Top of THE DATA

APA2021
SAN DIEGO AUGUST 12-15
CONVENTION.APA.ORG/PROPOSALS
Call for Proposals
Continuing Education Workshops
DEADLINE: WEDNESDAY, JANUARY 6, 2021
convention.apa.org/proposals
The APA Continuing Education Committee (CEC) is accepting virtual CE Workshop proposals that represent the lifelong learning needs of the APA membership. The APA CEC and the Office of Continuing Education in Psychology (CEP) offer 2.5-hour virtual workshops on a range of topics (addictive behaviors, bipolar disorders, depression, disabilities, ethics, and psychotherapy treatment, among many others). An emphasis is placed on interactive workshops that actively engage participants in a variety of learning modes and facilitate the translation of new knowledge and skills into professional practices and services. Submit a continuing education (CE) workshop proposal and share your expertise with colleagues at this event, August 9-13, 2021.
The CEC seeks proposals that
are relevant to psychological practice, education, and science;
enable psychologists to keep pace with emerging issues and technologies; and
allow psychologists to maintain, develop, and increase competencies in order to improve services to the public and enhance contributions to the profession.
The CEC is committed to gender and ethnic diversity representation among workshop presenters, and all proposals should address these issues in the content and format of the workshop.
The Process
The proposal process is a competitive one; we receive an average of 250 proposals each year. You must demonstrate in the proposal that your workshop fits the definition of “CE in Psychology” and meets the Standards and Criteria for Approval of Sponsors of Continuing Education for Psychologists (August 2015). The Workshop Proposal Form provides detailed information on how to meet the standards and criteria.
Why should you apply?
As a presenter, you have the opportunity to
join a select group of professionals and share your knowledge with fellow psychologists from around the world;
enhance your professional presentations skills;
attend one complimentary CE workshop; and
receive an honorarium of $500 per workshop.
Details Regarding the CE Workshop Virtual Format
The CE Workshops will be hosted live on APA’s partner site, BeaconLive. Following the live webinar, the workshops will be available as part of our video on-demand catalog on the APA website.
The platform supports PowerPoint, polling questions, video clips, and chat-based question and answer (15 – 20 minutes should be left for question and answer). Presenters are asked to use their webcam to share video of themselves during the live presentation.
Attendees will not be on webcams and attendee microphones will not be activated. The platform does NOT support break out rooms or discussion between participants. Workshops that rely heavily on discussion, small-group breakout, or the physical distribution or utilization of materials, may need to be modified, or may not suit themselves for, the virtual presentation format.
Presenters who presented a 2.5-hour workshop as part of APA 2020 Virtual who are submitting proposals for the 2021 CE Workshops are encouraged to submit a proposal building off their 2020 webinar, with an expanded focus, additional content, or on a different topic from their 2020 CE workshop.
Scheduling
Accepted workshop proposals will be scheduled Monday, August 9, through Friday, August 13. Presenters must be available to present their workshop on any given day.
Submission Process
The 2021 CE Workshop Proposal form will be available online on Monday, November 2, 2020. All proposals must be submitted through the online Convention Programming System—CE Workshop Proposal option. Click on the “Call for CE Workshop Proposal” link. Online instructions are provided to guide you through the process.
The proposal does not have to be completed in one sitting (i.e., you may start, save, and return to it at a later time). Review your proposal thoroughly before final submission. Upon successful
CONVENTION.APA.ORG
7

Bottom of THE DATA

Retype the entries exactly; leave nothing out.

→ ANSWER BOX
APA2021
SAN DIEGO AUGUST 12-15
CONVENTION.APA.ORG/PROPOSALS
Call for Proposals
Continuing Education Workshops
DEADLINE: WEDNESDAY, JANUARY 6, 2021
convention.apa.org/proposals
The APA Continuing Education Committee (CEC) is accepting virtual CE Workshop proposals that represent the lifelong learning needs of the APA membership. The APA CEC and the Office of Continuing Education in Psychology (CEP) offer 2.5-hour virtual workshops on a range of topics (addictive behaviors, bipolar disorders, depression, disabilities, ethics, and psychotherapy treatment, among many others). An emphasis is placed on interactive workshops that actively engage participants in a variety of learning modes and facilitate the translation of new knowledge and skills into professional practices and services. Submit a continuing education (CE) workshop proposal and share your expertise with colleagues at this event, August 9-13, 2021.
The CEC seeks proposals that
are relevant to psychological practice, education, and science;
enable psychologists to keep pace with emerging issues and technologies; and
allow psychologists to maintain, develop, and increase competencies in order to improve services to the public and enhance contributions to the profession.
The CEC is committed to gender and ethnic diversity representation among workshop presenters, and all proposals should address these issues in the content and format of the workshop.
The Process
The proposal process is a competitive one; we receive an average of 250 proposals each year. You must demonstrate in the proposal that your workshop fits the definition of “CE in Psychology” and meets the Standards and Criteria for Approval of Sponsors of Continuing Education for Psychologists (August 2015). The Workshop Proposal Form provides detailed information on how to meet the standards and criteria.
Why should you apply?
As a presenter, you have the opportunity to
join a select group of professionals and share your knowledge with fellow psychologists from around the world;
enhance your professional presentations skills;
attend one complimentary CE workshop; and
receive an honorarium of $500 per workshop.
Details Regarding the CE Workshop Virtual Format
The CE Workshops will be hosted live on APA’s partner site, BeaconLive. Following the live webinar, the workshops will be available as part of our video on-demand catalog on the APA website.
The platform supports PowerPoint, polling questions, video clips, and chat-based question and answer (15 – 20 minutes should be left for question and answer). Presenters are asked to use their webcam to share video of themselves during the live presentation.
Attendees will not be on webcams and attendee microphones will not be activated. The platform does NOT support break out rooms or discussion between participants. Workshops that rely heavily on discussion, small-group breakout, or the physical distribution or utilization of materials, may need to be modified, or may not suit themselves for, the virtual presentation format.
Presenters who presented a 2.5-hour workshop as part of APA 2020 Virtual who are submitting proposals for the 2021 CE Workshops are encouraged to submit a proposal building off their 2020 webinar, with an expanded focus, additional content, or on a different topic from their 2020 CE workshop.
Scheduling
Accepted workshop proposals will be scheduled Monday, August 9, through Friday, August 13. Presenters must be available to present their workshop on any given day.
Submission Process
The 2021 CE Workshop Proposal form will be available online on Monday, November 2, 2020. All proposals must be submitted through the online Convention Programming System—CE Workshop Proposal option. Click on the “Call for CE Workshop Proposal” link. Online instructions are provided to guide you through the process.
The proposal does not have to be completed in one sitting (i.e., you may start, save, and return to it at a later time). Review your proposal thoroughly before final submission. Upon successful
CONVENTION.APA.ORG
7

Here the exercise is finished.